> [Your instructions] Lines from the line with "3. Verify API response includes unreadCount" to the line with "3. Check component" in the entries below, and only those, must be output exactly, with both ends included.

** Input records follows **

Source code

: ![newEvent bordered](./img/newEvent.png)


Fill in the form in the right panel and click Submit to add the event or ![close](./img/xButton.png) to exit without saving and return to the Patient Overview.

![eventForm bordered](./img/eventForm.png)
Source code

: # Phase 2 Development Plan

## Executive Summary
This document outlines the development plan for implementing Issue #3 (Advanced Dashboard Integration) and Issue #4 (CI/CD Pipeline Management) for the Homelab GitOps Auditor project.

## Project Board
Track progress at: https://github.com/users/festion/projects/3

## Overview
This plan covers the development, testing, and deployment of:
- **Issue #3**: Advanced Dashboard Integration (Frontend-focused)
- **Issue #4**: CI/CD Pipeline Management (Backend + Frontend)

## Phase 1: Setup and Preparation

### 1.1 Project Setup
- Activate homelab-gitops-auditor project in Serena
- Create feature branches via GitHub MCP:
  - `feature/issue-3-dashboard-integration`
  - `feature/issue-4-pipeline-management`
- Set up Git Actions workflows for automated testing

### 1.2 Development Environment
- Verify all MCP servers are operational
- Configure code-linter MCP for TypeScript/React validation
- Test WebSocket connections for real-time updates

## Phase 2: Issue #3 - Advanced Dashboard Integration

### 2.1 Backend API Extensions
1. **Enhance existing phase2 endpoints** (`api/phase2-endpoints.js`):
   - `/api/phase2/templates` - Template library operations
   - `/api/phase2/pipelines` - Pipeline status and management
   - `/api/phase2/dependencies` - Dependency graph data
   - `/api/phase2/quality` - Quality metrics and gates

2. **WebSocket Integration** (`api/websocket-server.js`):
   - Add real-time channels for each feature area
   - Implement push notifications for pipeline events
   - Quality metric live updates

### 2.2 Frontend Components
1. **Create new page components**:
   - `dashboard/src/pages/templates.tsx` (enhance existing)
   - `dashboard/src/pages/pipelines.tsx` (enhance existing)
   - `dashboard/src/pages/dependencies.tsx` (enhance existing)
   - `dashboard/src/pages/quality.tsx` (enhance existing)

** End of Input records **
** Input records follows **

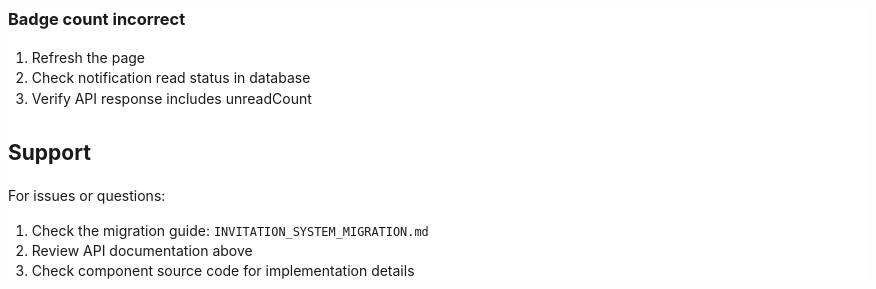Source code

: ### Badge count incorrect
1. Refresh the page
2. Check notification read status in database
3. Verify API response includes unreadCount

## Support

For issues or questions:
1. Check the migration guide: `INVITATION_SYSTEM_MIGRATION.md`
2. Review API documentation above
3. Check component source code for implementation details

** End of Input records **

> [Solution to this problem]
3. Verify API response includes unreadCount

## Support

For issues or questions:
1. Check the migration guide: `INVITATION_SYSTEM_MIGRATION.md`
2. Review API documentation above
3. Check component source code for implementation details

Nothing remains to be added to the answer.